▶ [Page extract]:
- - -
What we were there for is to provide that avgas fuel. The Air Force was flying weather reconnaissance missions out of Bluie West Eight in southern Greenland. They would reconnoiter around the North Pole and send radio weather reports back. So instead of flying back to Bluie West Eight, which later became Sondrestrom Air Force Base, instead of flying back to Bluie West they would drop down on the dirt strip at Thule, Greenland, taxi up to those 55-gallon drums, load up with fuel, take off again, and get on station for a further weather patrol.
Also on the LST 533 we made a couple trips hauling Seabee battalions, Mobile Construction Battalions, from Quonset Point, Rhode Island over to Port Lyautey in North Africa. What they were doing, we would sail up the Wadi Sebou River, and pull in and tie up in town, and then the Seabees would take their equipment and go out to do their work in the field. This was in the early ‘50s, 1951, because at that time the Air Force was establishing strategic air bases, one of which was in Sidi Slamane, North Africa, and they were flying the strategic B-36 bomber from that location. That was the propeller-driven strategic bomber with six piston engines on the trailing edge of the wings. The Seabees were building ammunition bunkers. So once they accomplished their work, another one of those LSTs from ServLant would bring the next bunch of Seabees over and we’d kind of trade stations. We’d take ours back to Quonset, offload it, maybe take some dud aircraft back to Norfolk, and then pick up another assignment. It was always a great trip whenever we left the Naval Supply Center at Norfolk with the tank deck full of canned beer. We always arrived at our destination with a mysterious loss of canned beer. The skipper had to write mea culpa chits for the loss and spoilage due to mechanical problems or whatever it was that reduced our cargo of beer.
After that I left the Navy, briefly, for seventeen months. I got a job with the Pennsylvania Railroad in Harrisburg, Pennsylvania, as a crew dispatcher. Well, I really missed the Navy, and in short order I reenlisted. I had to take a reduction in rate. I went out as a second class, RM2, and came back in as a third class. I left the LST 533 having already taken the test for first-class radioman, but the ship was getting underway and they had to transfer me to the receiving station. At that time they were discharging a lot of people who were finishing up their tours during the Korean War. Everyone was extended involuntarily for a year, so the people at the receiving station in Norfolk said: Either ship over now or get out. So I got out and went to work for the railroad. But I came back into the Navy, and lo and behold I ended up on the carrier USS Randolph, CVA 15, which was just being re-commissioned for Naval service during the Korean War.
- - -
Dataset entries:
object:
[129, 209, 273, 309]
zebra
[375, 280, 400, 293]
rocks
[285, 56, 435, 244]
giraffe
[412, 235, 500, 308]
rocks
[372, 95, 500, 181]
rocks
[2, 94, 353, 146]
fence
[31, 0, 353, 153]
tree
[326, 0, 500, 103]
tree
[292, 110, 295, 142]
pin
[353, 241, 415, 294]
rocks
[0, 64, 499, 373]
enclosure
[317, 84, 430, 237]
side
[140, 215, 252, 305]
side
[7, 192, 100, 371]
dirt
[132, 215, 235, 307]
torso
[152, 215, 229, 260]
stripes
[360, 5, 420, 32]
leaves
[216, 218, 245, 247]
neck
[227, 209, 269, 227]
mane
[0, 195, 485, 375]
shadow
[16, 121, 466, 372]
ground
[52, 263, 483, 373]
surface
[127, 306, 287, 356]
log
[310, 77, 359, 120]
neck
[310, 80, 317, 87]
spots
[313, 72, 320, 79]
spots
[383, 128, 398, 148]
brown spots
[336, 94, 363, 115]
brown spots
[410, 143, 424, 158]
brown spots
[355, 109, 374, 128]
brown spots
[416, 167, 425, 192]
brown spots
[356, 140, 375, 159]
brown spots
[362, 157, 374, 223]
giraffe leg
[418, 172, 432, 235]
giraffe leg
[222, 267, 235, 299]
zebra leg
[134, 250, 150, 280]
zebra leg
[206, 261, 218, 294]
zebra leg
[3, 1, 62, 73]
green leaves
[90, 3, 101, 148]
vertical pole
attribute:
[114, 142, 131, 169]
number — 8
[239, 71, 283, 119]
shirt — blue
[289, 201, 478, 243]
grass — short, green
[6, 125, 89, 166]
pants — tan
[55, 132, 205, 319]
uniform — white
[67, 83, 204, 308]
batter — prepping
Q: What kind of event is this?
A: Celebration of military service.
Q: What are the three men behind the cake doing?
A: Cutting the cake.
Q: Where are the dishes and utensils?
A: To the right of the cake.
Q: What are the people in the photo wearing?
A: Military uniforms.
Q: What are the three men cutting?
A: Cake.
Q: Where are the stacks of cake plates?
- - -
▶ [Task A]: According to the Navy reminiscence, what were the Seabees building in North Africa?
▶ [Task B]: List every U.S. city or town named in the Navy reminiscence, including the state where one is given.
▶ [Task C]: Reproduce the passage of the Navy reminiscence from "What we were" to "further weather patrol.".

▶ [Worked solution A]: Ammunition bunkers.

▶ [Worked solution B]: Quonset Point, Rhode Island; Norfolk; Harrisburg, Pennsylvania

▶ [Worked solution C]:
What we were there for is to provide that avgas fuel. The Air Force was flying weather reconnaissance missions out of Bluie West Eight in southern Greenland. They would reconnoiter around the North Pole and send radio weather reports back. So instead of flying back to Bluie West Eight, which later became Sondrestrom Air Force Base, instead of flying back to Bluie West they would drop down on the dirt strip at Thule, Greenland, taxi up to those 55-gallon drums, load up with fuel, take off again, and get on station for a further weather patrol.